You have to feel sorry for manager Joe Maddon’s club. Not because they do not have one of the most formidable line-ups in the game.

Not because they have not added some excellent pieces to the team that won 97 games a year ago and breezed into the play-offs.

And not because they have not won a World Series since 1908, the longest stretch of heartache for any major sports franchise in North America.

No, it is because they are the consensus favourite of almost every forecaster to win the National League pennant and move on to the Series, where some are boldly predicting an end to their 108-year-old misery. It is not the curse of the Cubs. It is the curse of being lauded. It is baseball’s way.
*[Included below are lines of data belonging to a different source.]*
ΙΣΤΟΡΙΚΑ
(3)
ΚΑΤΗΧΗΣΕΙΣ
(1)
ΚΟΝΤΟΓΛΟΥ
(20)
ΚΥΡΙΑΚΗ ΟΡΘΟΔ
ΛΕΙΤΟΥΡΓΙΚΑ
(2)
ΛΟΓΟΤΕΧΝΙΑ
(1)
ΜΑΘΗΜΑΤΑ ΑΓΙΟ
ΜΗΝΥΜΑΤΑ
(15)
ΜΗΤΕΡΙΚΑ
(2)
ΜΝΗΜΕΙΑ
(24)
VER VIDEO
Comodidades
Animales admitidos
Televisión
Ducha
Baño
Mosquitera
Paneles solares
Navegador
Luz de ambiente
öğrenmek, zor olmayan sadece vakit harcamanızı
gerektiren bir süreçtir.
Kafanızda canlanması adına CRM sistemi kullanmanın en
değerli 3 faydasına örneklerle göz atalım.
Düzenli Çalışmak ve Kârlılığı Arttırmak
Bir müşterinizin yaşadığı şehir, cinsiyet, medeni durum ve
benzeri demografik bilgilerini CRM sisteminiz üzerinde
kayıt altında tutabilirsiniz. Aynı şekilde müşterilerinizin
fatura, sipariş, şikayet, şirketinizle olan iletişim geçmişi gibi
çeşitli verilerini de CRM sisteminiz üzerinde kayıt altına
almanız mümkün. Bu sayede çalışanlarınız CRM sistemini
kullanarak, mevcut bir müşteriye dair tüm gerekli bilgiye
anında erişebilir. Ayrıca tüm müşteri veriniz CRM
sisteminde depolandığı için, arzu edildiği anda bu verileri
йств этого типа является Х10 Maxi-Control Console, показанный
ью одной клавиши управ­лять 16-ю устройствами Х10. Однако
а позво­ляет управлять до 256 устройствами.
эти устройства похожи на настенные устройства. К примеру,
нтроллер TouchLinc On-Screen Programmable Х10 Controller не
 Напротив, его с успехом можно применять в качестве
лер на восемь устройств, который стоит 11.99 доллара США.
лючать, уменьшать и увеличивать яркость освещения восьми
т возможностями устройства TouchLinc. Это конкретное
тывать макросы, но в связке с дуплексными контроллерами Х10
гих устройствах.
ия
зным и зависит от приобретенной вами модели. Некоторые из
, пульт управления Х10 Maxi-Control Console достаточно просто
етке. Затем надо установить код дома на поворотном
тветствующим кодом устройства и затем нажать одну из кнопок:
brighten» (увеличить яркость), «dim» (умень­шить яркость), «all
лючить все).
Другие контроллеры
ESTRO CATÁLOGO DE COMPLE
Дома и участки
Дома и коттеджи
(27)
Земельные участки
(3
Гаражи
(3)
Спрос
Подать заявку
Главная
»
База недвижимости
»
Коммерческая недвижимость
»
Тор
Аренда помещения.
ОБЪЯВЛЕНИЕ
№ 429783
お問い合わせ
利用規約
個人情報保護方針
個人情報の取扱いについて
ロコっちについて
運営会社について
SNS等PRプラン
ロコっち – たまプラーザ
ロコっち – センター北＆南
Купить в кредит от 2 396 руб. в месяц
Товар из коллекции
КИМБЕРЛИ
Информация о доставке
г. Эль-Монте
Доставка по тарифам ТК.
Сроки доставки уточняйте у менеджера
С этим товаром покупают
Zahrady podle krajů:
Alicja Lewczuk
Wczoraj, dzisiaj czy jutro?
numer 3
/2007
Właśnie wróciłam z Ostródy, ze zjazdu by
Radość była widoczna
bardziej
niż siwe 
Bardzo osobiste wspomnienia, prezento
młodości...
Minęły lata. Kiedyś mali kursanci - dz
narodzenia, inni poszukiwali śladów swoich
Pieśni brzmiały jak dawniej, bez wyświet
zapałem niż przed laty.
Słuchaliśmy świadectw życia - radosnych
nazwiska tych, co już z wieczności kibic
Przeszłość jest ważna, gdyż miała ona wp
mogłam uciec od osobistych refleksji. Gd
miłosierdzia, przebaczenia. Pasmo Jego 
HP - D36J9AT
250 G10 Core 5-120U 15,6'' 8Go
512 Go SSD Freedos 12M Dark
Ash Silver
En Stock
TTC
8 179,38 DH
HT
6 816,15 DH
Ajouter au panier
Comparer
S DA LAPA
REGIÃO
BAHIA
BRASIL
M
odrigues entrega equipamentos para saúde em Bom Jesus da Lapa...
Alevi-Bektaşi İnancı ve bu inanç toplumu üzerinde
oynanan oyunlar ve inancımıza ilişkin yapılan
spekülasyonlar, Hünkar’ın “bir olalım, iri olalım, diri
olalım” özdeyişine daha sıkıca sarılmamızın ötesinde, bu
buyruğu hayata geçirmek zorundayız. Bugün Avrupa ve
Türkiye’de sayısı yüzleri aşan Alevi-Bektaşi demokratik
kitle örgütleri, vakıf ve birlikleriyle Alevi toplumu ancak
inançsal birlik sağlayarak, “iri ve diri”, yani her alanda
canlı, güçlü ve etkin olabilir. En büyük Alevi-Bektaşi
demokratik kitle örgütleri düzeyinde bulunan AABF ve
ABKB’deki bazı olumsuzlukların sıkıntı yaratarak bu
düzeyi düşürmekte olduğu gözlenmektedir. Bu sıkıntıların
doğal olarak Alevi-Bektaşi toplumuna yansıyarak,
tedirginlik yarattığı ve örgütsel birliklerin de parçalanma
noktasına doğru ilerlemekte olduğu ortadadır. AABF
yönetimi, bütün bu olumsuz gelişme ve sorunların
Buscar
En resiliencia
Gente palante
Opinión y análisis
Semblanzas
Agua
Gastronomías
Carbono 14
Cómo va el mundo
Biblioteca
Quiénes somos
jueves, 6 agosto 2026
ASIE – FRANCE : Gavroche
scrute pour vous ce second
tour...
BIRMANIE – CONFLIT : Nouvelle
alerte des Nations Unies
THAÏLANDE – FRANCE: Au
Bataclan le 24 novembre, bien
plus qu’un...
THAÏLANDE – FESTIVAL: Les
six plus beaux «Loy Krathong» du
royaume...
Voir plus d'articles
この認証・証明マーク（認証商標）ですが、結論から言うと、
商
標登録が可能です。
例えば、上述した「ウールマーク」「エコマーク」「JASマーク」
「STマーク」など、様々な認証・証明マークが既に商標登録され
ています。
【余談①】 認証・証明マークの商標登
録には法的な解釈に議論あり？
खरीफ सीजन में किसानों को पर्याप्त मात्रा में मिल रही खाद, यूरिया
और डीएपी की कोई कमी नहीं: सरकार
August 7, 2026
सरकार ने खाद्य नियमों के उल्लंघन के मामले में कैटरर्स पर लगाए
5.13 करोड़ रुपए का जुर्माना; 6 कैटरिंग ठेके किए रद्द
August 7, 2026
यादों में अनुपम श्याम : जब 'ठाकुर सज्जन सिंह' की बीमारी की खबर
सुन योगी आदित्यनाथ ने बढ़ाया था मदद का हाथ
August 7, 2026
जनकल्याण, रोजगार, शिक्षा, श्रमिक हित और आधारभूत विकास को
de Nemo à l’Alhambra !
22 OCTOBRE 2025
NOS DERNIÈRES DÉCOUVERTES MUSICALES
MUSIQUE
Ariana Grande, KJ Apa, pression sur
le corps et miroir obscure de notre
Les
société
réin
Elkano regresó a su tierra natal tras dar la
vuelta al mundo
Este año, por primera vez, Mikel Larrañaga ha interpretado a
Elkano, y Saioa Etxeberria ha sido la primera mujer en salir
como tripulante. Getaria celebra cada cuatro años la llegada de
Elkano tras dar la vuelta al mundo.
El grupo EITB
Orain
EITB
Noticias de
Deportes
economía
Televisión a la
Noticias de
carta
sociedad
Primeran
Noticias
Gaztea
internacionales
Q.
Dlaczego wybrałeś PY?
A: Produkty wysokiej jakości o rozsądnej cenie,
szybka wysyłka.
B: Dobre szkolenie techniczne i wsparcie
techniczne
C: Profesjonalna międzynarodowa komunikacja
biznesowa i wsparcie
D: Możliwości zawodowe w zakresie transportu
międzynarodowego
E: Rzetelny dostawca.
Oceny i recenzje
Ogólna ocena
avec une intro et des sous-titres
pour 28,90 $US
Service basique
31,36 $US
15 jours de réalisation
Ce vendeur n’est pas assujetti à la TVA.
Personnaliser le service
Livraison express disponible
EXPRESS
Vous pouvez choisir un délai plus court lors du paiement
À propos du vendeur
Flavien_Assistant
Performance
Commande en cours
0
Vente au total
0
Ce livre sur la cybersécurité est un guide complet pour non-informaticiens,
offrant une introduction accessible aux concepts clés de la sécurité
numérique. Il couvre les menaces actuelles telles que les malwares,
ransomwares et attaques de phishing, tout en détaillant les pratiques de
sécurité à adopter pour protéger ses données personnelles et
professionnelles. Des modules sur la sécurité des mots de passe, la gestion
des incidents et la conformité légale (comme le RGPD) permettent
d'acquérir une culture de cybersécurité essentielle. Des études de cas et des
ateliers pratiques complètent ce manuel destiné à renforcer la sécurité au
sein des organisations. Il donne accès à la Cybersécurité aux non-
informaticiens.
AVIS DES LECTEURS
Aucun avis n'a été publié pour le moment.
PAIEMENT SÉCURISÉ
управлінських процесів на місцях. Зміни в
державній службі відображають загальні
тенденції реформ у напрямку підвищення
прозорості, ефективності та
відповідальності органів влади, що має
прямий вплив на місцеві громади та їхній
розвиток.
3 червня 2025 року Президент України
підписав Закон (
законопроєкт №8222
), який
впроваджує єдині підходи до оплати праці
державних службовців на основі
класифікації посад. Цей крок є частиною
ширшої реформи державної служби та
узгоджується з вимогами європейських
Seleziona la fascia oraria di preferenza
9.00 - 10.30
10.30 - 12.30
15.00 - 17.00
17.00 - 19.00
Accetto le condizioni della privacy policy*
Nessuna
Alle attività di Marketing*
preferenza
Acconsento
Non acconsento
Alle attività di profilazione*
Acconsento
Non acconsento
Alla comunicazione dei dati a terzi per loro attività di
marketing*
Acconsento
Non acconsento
Taking down its awe-inspiring teams and anointing its underdogs in October.

This year, the Cubbies have replaced the Washington Nationals as the team to beat.

For the past several seasons, it has been the Nats that made forecasters swoon.

So what happened to those Washington clubs? Early exits in the post-season, and then last year’s stunning pratfall in which they failed to make the play-offs at all.

Could that actually happen to the Cubs?

It appears unlikely. Cy Young Award winner Jake Arrieta is still around to pitch on Opening Day against the Los Angeles Angels on Monday.

He will have a capable parade of fellow starters behind him, including left-hander Jon Lester, right-hander Kyle Hendricks and newcomer John Lackey.

Lackey’s arrival from their hated rivals, the St Louis Cardinals, even makes the Cards a little weaker.

But that was not all. The Cubs also signed free agent outfielder Jason Heyward away from St Louis.

The addition of Heyward, a stellar defender and steady hitter, has enabled the Cubs to put the gifted, but erratic, young talent Jorge Soler in a reserve role.

Soler, of course, would be starting for most MLB teams.

But it is almost criminal how much youthful brilliance the Cubs have in their line-up everyday.

Some think Most Valuable Player candidate Anthony Rizzo, the 26-year-old first baseman, might actually add to his 31 home runs and 101 runs batted in from 2015.

Rookie of the Year Kris Bryant, 24, could be right there, too, after posting 26 homers and 99 RBI last season.

Two more “kids” who weren’t around on Opening Day last season, but had breakout seasons, will have a chance to do it from the beginning this time.

Left fielder Kyle Schwarber, 23, contributed 16 home runs and 43 RBI while playing less than half the time in 2015. Silky smooth defensive shortstop Addison Russell, 22, also was strong enough at the plate (13 homers) that he displaced veteran centrepiece Starlin Castro, now working as a New York Yankee.

That is how good things are around Wrigley Field these days. It is considered a demotion when you move from the Cubs to the mystique-laden Yankees.

Just for good measure, Chicago also picked up versatile veteran Ben Zobrist to play second base, after he helped the Kansas City Royals to their first championship in 30 years.

That would be the same Royals who were picked by almost no one to win anything last year. Fortunately for them, they still don’t seem to impress the experts.

Kansas City are just one of several American League teams that are confounding the prognosticators, who cannot seem to come to agreement on any one particular powerhouse.

So only the Cubs are challenging baseball’s fickle relationship with favourites. If Chicago do win it all, everyone will say it was expected.

But, really, they will have done it the hard way.